» Description of the task
Print, exactly as they appear in the listing below, the lines from the line with "Делегация руководителей и специалистов" to the line with "а также ГБУЗ", with both end lines kept.

=== Task data ===

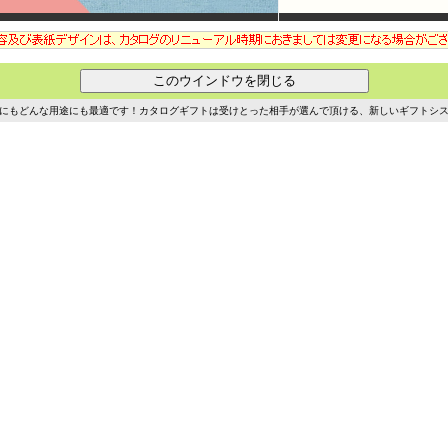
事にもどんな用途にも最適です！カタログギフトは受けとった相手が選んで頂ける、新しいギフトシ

===
=== Task data ===

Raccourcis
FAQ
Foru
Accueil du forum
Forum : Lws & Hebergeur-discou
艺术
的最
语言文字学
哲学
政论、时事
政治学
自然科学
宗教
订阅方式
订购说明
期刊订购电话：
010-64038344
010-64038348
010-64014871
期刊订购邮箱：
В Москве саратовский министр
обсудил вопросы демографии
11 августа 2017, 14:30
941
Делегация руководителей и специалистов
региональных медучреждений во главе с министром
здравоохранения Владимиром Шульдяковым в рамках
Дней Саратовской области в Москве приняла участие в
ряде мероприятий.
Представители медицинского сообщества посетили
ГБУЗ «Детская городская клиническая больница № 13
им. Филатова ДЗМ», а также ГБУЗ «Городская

===
=== Task data ===

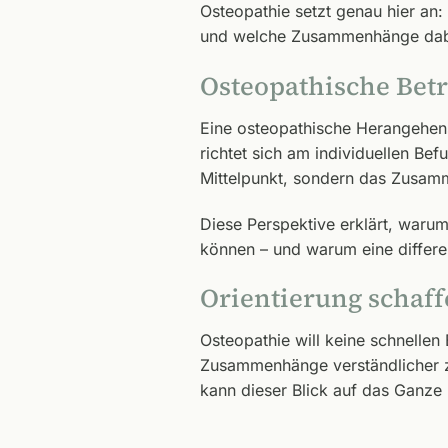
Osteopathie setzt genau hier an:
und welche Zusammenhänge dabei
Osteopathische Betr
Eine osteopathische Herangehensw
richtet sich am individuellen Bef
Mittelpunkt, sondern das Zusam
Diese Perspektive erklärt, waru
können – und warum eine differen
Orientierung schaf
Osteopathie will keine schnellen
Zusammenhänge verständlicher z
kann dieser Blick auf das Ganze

===

» Task response
Делегация руководителей и специалистов
региональных медучреждений во главе с министром
здравоохранения Владимиром Шульдяковым в рамках
Дней Саратовской области в Москве приняла участие в
ряде мероприятий.
Представители медицинского сообщества посетили
ГБУЗ «Детская городская клиническая больница № 13
им. Филатова ДЗМ», а также ГБУЗ «Городская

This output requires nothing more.